Problem requirements.
Where the word "image" occurs in a line of the data, return the whole line.

Data shown.
----

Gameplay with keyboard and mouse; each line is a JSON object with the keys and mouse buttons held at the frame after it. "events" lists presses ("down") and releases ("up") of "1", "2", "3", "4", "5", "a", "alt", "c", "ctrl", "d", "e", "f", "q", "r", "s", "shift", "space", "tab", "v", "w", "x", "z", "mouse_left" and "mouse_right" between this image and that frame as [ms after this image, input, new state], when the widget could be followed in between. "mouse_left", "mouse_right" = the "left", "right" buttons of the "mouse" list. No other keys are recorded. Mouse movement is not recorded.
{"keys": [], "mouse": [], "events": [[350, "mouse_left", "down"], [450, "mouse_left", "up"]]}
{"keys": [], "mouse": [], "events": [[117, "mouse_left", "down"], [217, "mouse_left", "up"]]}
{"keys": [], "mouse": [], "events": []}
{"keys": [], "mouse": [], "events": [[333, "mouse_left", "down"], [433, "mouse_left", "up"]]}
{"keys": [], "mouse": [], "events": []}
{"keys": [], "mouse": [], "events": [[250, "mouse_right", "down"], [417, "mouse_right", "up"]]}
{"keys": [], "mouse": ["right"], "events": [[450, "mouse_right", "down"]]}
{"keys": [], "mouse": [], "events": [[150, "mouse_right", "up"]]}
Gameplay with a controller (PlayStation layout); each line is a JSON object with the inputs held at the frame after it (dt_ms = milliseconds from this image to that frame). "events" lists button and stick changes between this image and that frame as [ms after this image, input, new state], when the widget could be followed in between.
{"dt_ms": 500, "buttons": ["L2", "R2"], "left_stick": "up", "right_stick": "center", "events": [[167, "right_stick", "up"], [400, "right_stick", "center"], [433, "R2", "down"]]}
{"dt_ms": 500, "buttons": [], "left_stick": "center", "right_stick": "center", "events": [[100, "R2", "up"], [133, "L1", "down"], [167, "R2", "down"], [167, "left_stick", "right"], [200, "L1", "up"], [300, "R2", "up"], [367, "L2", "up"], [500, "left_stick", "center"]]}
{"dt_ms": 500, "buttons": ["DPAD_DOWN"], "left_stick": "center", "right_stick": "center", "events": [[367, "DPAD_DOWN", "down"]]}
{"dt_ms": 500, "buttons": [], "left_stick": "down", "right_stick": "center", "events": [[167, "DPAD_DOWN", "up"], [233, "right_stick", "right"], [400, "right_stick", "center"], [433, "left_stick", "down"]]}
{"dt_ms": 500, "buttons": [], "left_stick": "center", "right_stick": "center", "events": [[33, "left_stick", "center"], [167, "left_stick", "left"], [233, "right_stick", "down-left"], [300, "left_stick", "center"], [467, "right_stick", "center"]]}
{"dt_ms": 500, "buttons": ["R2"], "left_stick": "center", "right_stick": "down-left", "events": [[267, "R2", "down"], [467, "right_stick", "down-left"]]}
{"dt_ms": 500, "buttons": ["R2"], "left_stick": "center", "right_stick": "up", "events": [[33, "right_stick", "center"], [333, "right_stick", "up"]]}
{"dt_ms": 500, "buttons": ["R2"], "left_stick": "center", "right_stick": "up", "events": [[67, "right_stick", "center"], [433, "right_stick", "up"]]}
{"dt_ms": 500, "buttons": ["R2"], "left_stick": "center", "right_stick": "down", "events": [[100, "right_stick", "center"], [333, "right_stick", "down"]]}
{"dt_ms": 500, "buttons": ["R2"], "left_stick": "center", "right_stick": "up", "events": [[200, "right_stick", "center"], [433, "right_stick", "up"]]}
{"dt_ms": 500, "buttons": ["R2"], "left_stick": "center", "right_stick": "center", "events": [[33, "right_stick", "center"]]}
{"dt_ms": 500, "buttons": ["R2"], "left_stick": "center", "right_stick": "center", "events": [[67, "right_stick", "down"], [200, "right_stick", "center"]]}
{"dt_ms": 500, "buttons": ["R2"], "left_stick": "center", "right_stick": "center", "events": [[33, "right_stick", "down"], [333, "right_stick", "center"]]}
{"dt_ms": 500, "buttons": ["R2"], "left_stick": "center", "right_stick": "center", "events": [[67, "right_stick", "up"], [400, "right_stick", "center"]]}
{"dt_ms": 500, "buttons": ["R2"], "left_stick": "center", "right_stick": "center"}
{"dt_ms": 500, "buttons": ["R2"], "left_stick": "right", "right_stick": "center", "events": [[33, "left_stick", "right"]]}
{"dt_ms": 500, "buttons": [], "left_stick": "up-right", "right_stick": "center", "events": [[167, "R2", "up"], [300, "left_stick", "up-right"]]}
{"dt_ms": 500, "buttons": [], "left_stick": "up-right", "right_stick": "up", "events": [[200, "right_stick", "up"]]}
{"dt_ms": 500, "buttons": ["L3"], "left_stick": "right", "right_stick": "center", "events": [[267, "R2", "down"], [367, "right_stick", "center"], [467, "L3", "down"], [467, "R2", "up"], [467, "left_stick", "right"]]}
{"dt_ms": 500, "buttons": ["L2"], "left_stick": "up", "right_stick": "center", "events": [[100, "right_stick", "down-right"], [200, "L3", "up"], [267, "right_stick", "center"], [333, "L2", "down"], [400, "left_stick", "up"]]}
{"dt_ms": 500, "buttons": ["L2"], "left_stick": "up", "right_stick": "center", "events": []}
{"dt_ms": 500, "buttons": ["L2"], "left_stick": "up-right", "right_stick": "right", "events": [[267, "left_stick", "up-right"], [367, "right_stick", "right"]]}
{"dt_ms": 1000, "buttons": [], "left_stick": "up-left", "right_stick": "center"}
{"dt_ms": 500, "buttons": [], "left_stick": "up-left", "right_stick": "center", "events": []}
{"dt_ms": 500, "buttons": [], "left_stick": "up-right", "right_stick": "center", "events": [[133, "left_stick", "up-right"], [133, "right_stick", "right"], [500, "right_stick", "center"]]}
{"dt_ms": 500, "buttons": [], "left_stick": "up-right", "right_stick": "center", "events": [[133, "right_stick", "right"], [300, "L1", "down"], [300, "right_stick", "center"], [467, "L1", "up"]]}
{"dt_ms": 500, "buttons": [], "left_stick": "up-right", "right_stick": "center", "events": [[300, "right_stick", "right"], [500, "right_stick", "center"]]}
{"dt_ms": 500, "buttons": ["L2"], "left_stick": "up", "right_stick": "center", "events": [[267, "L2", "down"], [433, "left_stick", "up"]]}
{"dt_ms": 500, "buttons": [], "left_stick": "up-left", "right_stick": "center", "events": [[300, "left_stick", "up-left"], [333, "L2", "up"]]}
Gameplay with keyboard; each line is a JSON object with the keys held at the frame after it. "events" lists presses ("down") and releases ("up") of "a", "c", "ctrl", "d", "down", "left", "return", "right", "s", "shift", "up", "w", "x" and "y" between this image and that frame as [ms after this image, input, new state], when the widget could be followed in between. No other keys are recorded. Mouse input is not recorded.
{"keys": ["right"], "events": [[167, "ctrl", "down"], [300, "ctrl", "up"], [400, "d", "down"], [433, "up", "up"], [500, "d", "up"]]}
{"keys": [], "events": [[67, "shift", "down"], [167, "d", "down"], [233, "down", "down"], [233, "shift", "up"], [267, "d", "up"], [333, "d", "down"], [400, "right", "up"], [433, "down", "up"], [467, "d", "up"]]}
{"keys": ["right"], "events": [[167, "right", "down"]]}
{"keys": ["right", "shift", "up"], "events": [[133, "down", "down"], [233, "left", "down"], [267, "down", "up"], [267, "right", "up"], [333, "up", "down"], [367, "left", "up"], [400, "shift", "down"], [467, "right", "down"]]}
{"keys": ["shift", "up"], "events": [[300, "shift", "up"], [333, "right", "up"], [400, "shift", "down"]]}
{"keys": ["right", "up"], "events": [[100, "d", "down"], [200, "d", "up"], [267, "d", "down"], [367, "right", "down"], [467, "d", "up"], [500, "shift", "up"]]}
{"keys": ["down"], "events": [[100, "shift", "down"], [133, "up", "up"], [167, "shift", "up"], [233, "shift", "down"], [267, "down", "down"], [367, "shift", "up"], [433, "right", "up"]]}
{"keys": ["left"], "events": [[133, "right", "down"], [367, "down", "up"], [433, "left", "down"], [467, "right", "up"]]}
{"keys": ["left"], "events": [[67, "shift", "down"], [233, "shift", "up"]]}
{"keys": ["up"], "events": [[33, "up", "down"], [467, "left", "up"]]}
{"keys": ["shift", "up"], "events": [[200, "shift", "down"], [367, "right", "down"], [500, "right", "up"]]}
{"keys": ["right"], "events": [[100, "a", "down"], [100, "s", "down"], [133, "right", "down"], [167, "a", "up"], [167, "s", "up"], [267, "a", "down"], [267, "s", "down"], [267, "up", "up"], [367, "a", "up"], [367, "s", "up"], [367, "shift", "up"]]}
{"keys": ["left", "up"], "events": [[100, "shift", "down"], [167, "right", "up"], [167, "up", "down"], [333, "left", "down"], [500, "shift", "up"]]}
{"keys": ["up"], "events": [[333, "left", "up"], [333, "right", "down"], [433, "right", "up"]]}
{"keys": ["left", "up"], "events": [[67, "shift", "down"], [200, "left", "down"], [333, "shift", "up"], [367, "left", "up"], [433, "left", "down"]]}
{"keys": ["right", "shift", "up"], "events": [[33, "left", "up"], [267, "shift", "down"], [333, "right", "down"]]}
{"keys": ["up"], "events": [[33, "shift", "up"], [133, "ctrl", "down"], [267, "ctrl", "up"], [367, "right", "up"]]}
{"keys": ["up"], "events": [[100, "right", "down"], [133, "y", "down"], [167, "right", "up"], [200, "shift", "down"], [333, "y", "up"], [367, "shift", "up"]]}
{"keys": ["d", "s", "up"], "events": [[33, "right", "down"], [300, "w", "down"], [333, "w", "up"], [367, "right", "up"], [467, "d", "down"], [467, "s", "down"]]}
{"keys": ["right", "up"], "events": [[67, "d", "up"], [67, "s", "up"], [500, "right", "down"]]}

----

Task response.
Gameplay with keyboard and mouse; each line is a JSON object with the keys and mouse buttons held at the frame after it. "events" lists presses ("down") and releases ("up") of "1", "2", "3", "4", "5", "a", "alt", "c", "ctrl", "d", "e", "f", "q", "r", "s", "shift", "space", "tab", "v", "w", "x", "z", "mouse_left" and "mouse_right" between this image and that frame as [ms after this image, input, new state], when the widget could be followed in between. "mouse_left", "mouse_right" = the "left", "right" buttons of the "mouse" list. No other keys are recorded. Mouse movement is not recorded.
Gameplay with a controller (PlayStation layout); each line is a JSON object with the inputs held at the frame after it (dt_ms = milliseconds from this image to that frame). "events" lists button and stick changes between this image and that frame as [ms after this image, input, new state], when the widget could be followed in between.
Gameplay with keyboard; each line is a JSON object with the keys held at the frame after it. "events" lists presses ("down") and releases ("up") of "a", "c", "ctrl", "d", "down", "left", "return", "right", "s", "shift", "up", "w", "x" and "y" between this image and that frame as [ms after this image, input, new state], when the widget could be followed in between. No other keys are recorded. Mouse input is not recorded.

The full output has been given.